Aside from the fact that the FSA went far beyond what any of the founders envisioned in the constitutional requirement that states respect the "property rights" of other states, the FSA also required individual citizens even against their will and under penalty of law, to participate in posies at the direction of Federal Marshals or deputized "slave catchers." It was without question at that point in time the most egregious violation of civil liberty in history. Add to that, the FSA virtually encouraged kidnapping of free blacks. It's rules on who could testify in the special courts that administered the law (blacks could not testify) the slave hunters (people that the south even considered to be among the lowest form of human character,) regularly abducted free blacks who had never been slaves and sell them into slavery in the south. Yet the Federal government including most Northern politicians went along with the FSA in an attempt to appease the South. Even Lincoln promised to continue to enforce the FSA once he took office.

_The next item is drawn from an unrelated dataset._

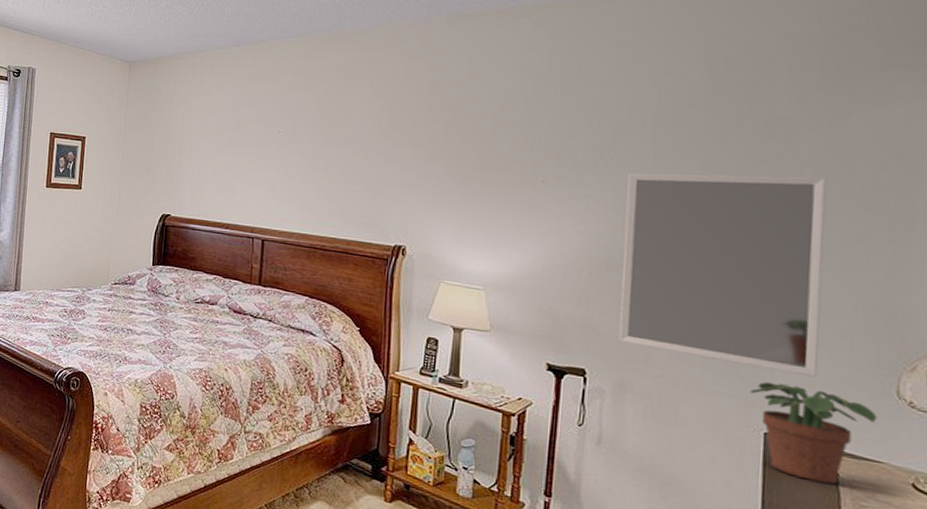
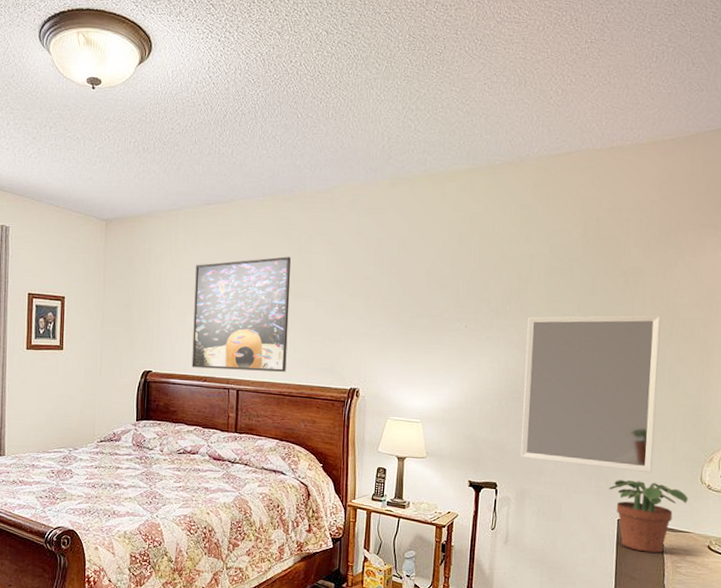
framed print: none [213,99,327,223] -> present [191,256,291,372]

The "property" argument used in the south was quite simply a subterfuge. The total escaped "property" that actually made it across the Mason Dixon line was a financially insignificant amount. Especially the slaves who could make it from the deep south where the fake wailing about escaped slaves was the loudest.

Westward expansion of slavery was the crux of the problem and the North, with the election of Lincoln finally drew a line in the sand that slavery would not expand beyond where it then existed. That is what drove secession.

For some interesting comments on this, see the Toombs/Stephens 'secession debate' before the Georgia state legislature.